В перенаселенных обществах политическая независимость становится делом не только весьма подозрительным, но и все более трудным. Настоящими победителями в фолклендской войне, как в Великобритании, так и в Аргентине, стали манипуляторы общественным мнением. Стало до отвращения очевидно, что националистический регистр органа звучит громче и эффективнее всех остальных главным образом потому, что именно эта труба, раз обретя полный голос, заглушает всякое иное звучание. Могло создаться впечатление, что хунта и миссис Тэтчер вступили в тайный сговор, так обнажены были их политические приемы непосредственно перед атакой. И той, и другой стороне грозила нарастающая непопулярность, обеим необходим был отвлекающий маневр, каждая из сторон прекрасно знала, что свалившийся с неба козел отпущения в виде островов в южной Атлантике заставит народ каждой страны соответственно (и ее союзников вместе с ним) простить своим правителям прежние грехи (агрессивное размахивание кулаками и длившееся десятилетиями британское dolce far niente[230], спровоцировавшие эту агрессию)… разумеется, при том условии, что победа окажется на должной стороне.

○ ○ ○ ○ ○ ○ ○

ПИСЬМЕННОЕ ЗАДАНИЕ 1: Кто, согласно отрывку о Фолклендской войне, стал в ней настоящими победителями?
ПИСЬМЕННОЕ ЗАДАНИЕ 2: Допишите продолжение отрывка о Фолклендской войне, начав сразу после его последнего предложения.

○ ○ ○ ○ ○ ○ ○

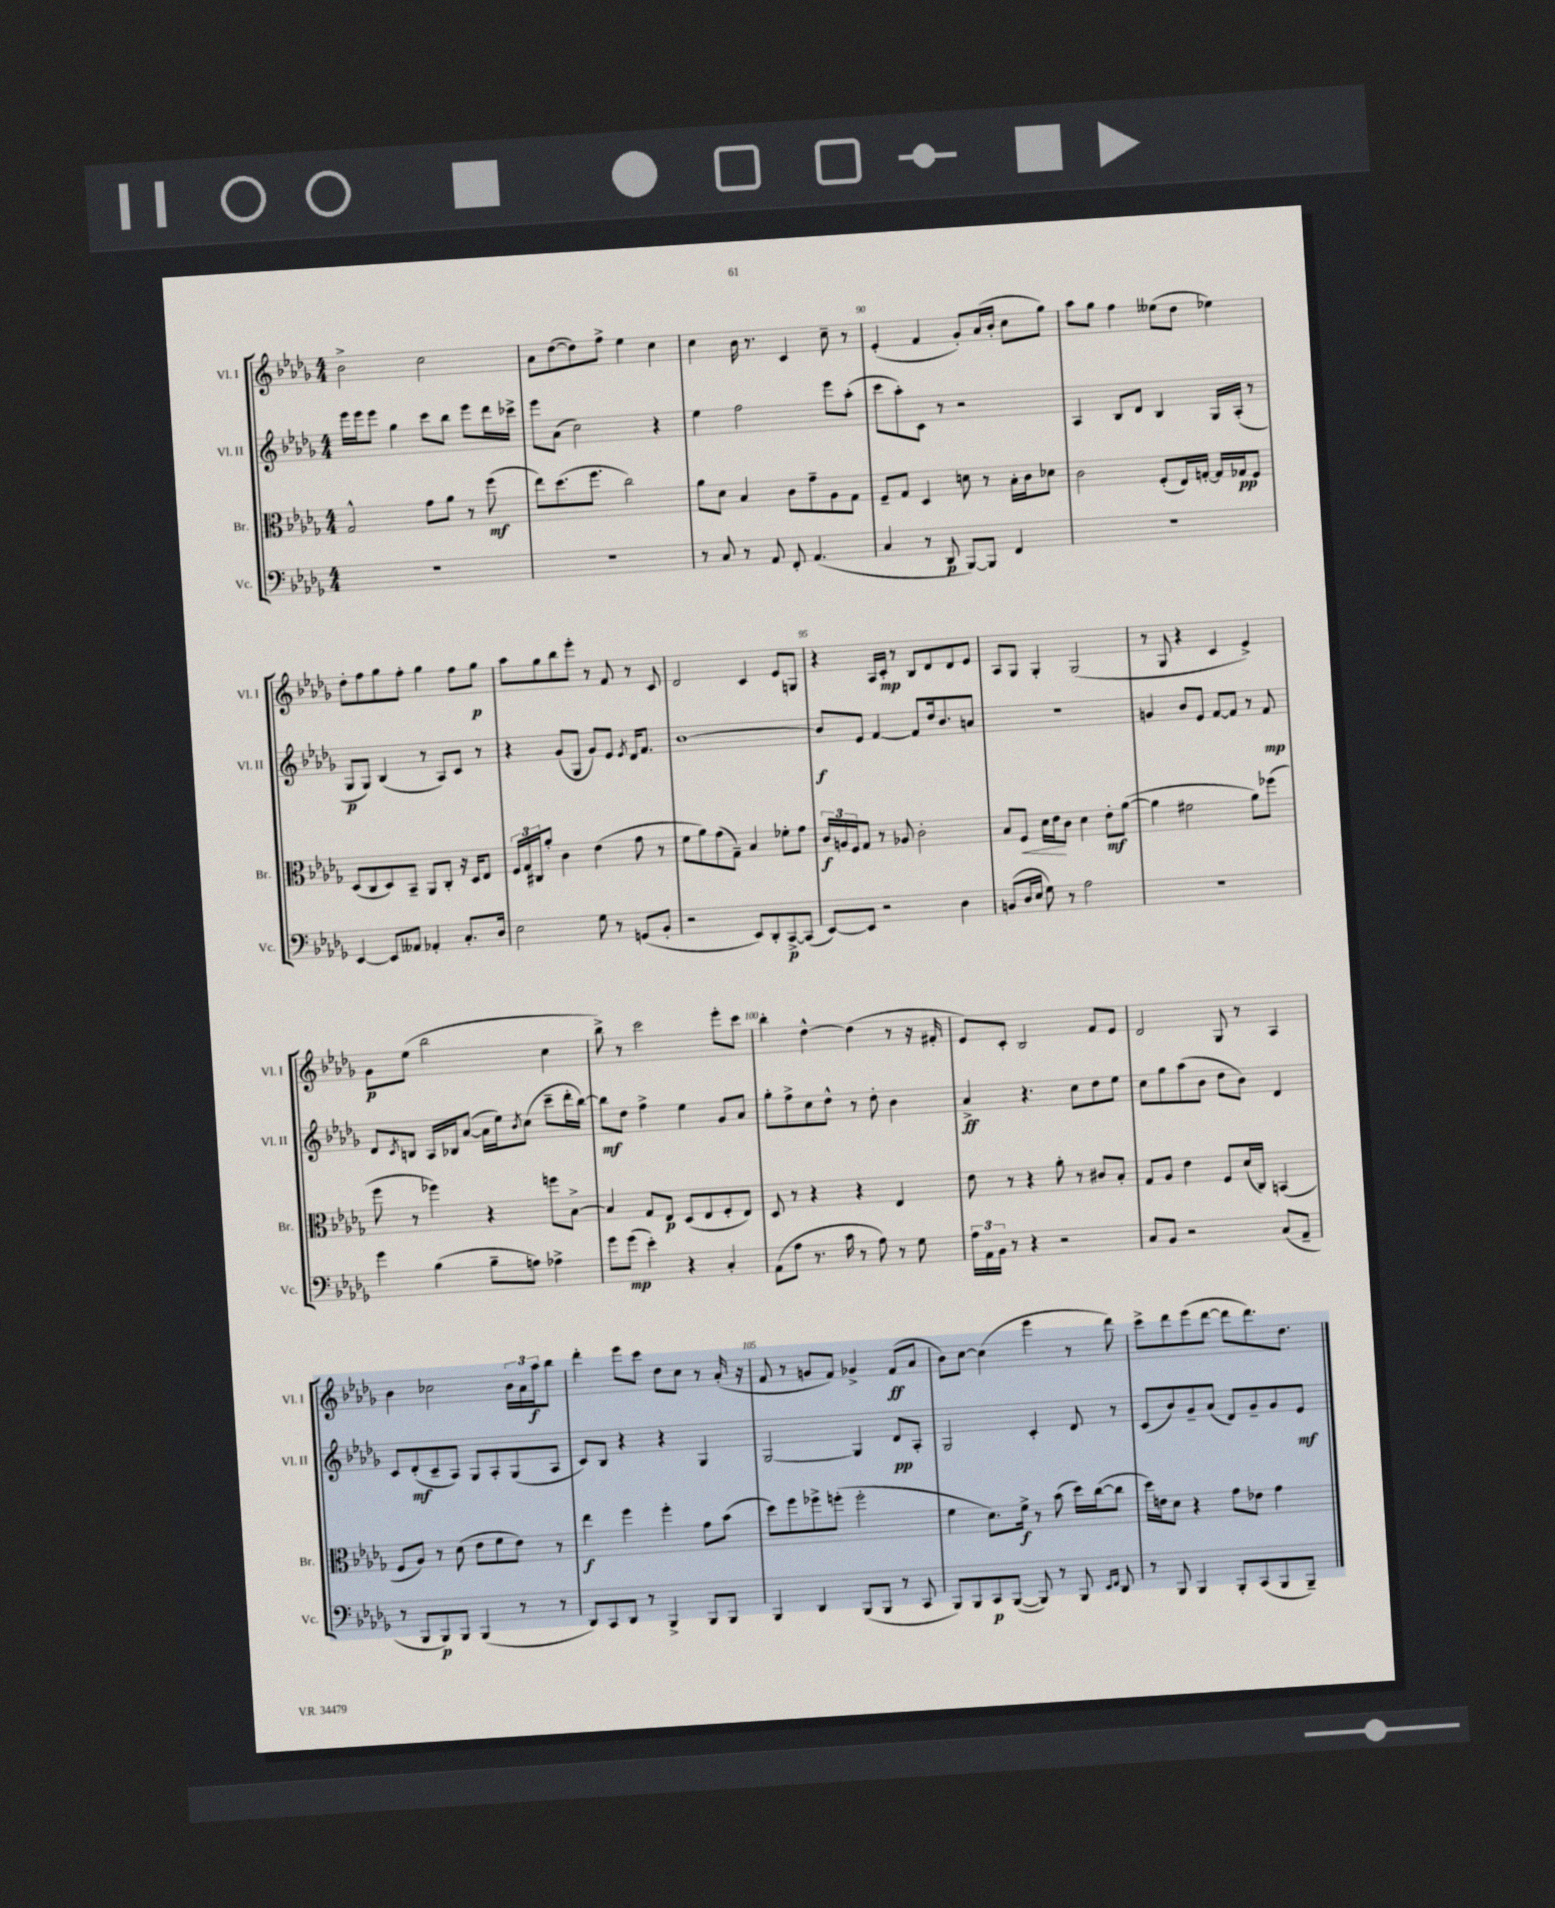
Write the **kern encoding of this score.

**kern	**kern	**kern	**kern
*staff4	*staff3	*staff2	*staff1
*clefF4	*clefC3	*clefG2	*clefG2
*k[b-e-a-d-g-]	*k[b-e-a-d-g-]	*k[b-e-a-d-g-]	*k[b-e-a-d-g-]
*M4/4	*M4/4	*M4/4	*M4/4
1r	2G-^^	16eee-	2b-^
.	.	16eee-	.
.	.	8eee-	.
.	.	4gg-	.
.	8g-	8ccc	2cc
.	8a-	8bb-	.
.	8r	8eee-	.
.	(8ff	16ddd-	.
.	.	16ccc-^	.
=	=	=	=
1r	8ee-)	8eee-	8a-
.	(8.dd-	(8a-	([8dd-
.	.	2cc)	8dd-])
.	8.ff	.	.
.	.	.	8ff^
.	2cc)	.	4ee-
.	.	4r	4cc
=	=	=	=
8r	8a-	4ee-	4cc
8C	8d-	.	.
8r	4B-	2ff	16b-
.	.	.	8.r
8AA-	.	.	.
8FF'	8c	.	4c
(4.AA-	8g-~	.	.
.	8A-	8eee-	8cc~
.	8G-	(8aa-'	8r
=	=	=	=
4C	8F~	8ccc	(4e-'
.	8G-	8aa-')	.
8r	4D-	8c	4f
8DD-	.	8r	.
[8BBB-)	8d	2r	8g-')
8BBB-]	8r	.	(16a-
.	.	.	16b-'
4FF	16B-'	.	8cc
.	16c	.	.
.	8d-	.	8gg-)
=	=	=	=
1r	2c	4A-	8aa-
.	.	.	8gg-
.	.	8B-	4ff
.	.	8d-	.
.	(8F'	4B-	(8ee--
.	16E-)	.	8dd-
.	[16G'	.	.
.	16G]	16G-	4ee-)
.	16G-	(16A-'	.
.	8F	8r	.
=	=	=	=
[4EE-	(8D-	8G-	8dd-'
.	8C	8G-)	8ff
8EE-]	8D-)	(4B-	8gg-
8AA--	8BB-~	.	8ff'
4AA-'	8AA-	8r	4gg-
.	8C'	8A-)	.
8.C'	16r	8c	8ff
.	16D-	.	.
.	8E-	8r	8gg-
16D-	.	.	.
=	=	=	=
2E-	24F	4r	8aa-
.	24G-	.	.
.	24C#	.	.
.	8a-'	.	8gg-
.	4c	(8g-	8bb-
.	.	8G-	8eee-'
8G-	(4e-	8g-)	8r
8r	.	8e-	8f
.	.	8qe-	.
(8GG	8g-	16d-	8r
.	.	8.f	.
8BB-'	8r	.	8c
=	=	=	=
2r	8f	[1b-	2d-
.	8a-)	.	.
.	(8g-	.	.
.	8G-~)	.	.
8EE-)	4B-	.	4c
8DD-'	.	.	.
[8CC^	8f-'	.	8e-
(8CC]	8g-	.	8G
=	=	=	=
[8EE-)	24c	8b-]	4r
.	24A	.	.
.	24F	.	.
8EE-]	8G-	8e-	.
2r	8r	[4f	16A-
.	.	.	16c'
.	8A-	.	8r
.	2c'	8f]	8B-
.	.	16dd-	8d-
.	.	8.b-	.
4D-	.	.	8d-
.	.	8a	8e-
=	=	=	=
(8BB	8B-	1r	8A-
16D-	8F	.	8G-
16E-	.	.	.
8G-)	16d-	.	4G-'
.	16e-	.	.
8r	8c	.	.
2A-	4d-	.	(2G-
.	8e-'	.	.
.	([8a-	.	.
=	=	=	=
1r	4a-]	4g	8r
.	.	.	8G-
.	2f#	8b-	4r
.	.	8e-	.
.	.	[8f	4c
.	.	8f]	.
.	8a-)	8r	4e-^)
.	(8ff-	8f	.
=	=	=	=
4g-	8ff	8d-	8g-
.	.	8qc	.
.	8r	8B	(8ee-
(4B-	4ff-)	16A-	2bb-
.	.	16B-	.
.	.	([8a-	.
8B-~	4r	16a-]	.
.	.	16ee-)	.
.	.	8qb-	.
8A)	.	(8cc	.
4A-^	8ff	8ccc~	4cc
.	[8B-^	16ddd-'	.
.	.	[16bb-)	.
=	=	=	=
8g-	4B-]	8bb-]	8bb-^)
(8g-	.	8dd-	8r
4e-')	8G-	4ff^	2ccc
.	8E-	.	.
4r	(8D-	4ee-	.
.	8E-	.	.
4C'	8F'	8g-	8eee-'
.	8E-)	8a-	8ccc
=	=	=	=
(8AA-	8D-	8gg-'	4bb-'
8A-	8r	8ff^	.
8.r	4r	8cc	[4dd-^^
.	.	8dd-^^	.
16c	.	.	.
8r	4r	8r	(4dd-]
8A-)	.	8dd-'	.
8r	4E-	4b-	8r
8G-	.	.	16r
.	.	.	16f#'
=	=	=	=
24A-	8e-	4a-^	8e-)
24AA-	.	.	.
24BB-	.	.	.
8r	8r	.	8c'
4r	4r	4.r	2B-
2r	8a-'	.	.
.	8r	8cc	.
.	8c#	8dd-	8f
.	8B-'	8ee-	8e-
=	=	=	=
8C	8G-	8cc	2d-
8BB-	8A-	8gg-	.
2r	4e-	(8aa-	.
.	.	8b-	.
.	8F	8dd-	8G-
.	(16d-	8b-)	8r
.	16C)	.	.
(8C	(4BB	4d-	4A-
8AA-~	.	.	.
=	=	=	=
8r	8F	8c	4b-
8BBB-	8A-)	(8d-'	.
8BBB-)	8r	8c~	2cc-
8BBB-	(8d-	8A-)	.
(4BBB-	8e-	8G-	.
.	8f	8A-'	.
8r	8e-)	(8G-	24b-
.	.	.	24a-
.	.	.	24aa-
8r	8r	8A-	8bb-
=	=	=	=
8DD-)	4ee-	8c)	4ddd-'
8CC	.	8B-	.
8DD-	4ff	4r	8eee-
8r	.	.	8ccc
4BBB-^	4ff'	4r	8dd-
.	.	.	8cc
8BBB-	8g-	4G-	8r
8BBB-	(8b-	.	(16a-'
.	.	.	16r
=	=	=	=
4BBB-	8dd-)	[2G-	8f
.	8ff	.	8r
4DD-	8ff-^	.	8g
.	(8ff'	.	8f)
(8BBB-	2ff'	4G-]	4g-^
8BBB-	.	.	.
8r	.	8d-	(8f
8CC	.	8A-'	8a-
=	=	=	=
8BBB-)	4f	2G-	8b-)
8BBB-	.	.	[8cc
8CC	8.d-)	.	(4cc]
([8BBB-	.	.	.
.	16f^	.	.
8BBB-])	8r	4c'	4eee-
8r	(8b-	.	.
8BBB-	16dd-)	8d-	8r
.	([16cc	.	.
16qqEE-	.	.	.
16qqFF	.	.	.
8DD-	8cc]	8r	8ddd-)
=	=	=	=
8r	16dd-)	(8c	8ccc^
.	16e	.	.
8BBB-	8d-	8b-)	8ddd-
4BBB-	4r	8g-~	(8eee-
.	.	(8a-	[8ddd-
8BBB-'	8g-	8d-)	8ddd-]
(8CC	8e-	8g-~	8.ddd-)
8BBB-	4g-	8g-	.
.	.	.	8.dd-
8BBB-~)	.	8e-	.
==	==	==	==
*-	*-	*-	*-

○ ○ ○ ○ ○ ○ ○

РЕЗУЛЬТАТ 1: Манипуляторы общественным мнением, как в Великобритании, так и в Аргентине.

РЕЗУЛЬТАТ 2:
Но что расстроило меня гораздо сильнее, чем зрелище шовинистически настроенного премьер-министра и воинственной клики, охотно вступившей в войну ради удовлетворения собственных интересов, так это огромное большинство людей в обеих странах, выступивших в их поддержку– Истинные преступники в книге Габриэля Гарсии Маркеса вовсе не сами мстители, но жители города, в чьей среде И происходит убийство, которое так легко было бы предотвратить. Они не хотят или не могут остановить мстителей, потому что связаны по рукам и ногам фальшивыми представлениями, апатией, традициями, социальными мифами и условностями, неспособностью подумать прежде, чем произносить такие слова, как честь, долг, гордость и тому подобное.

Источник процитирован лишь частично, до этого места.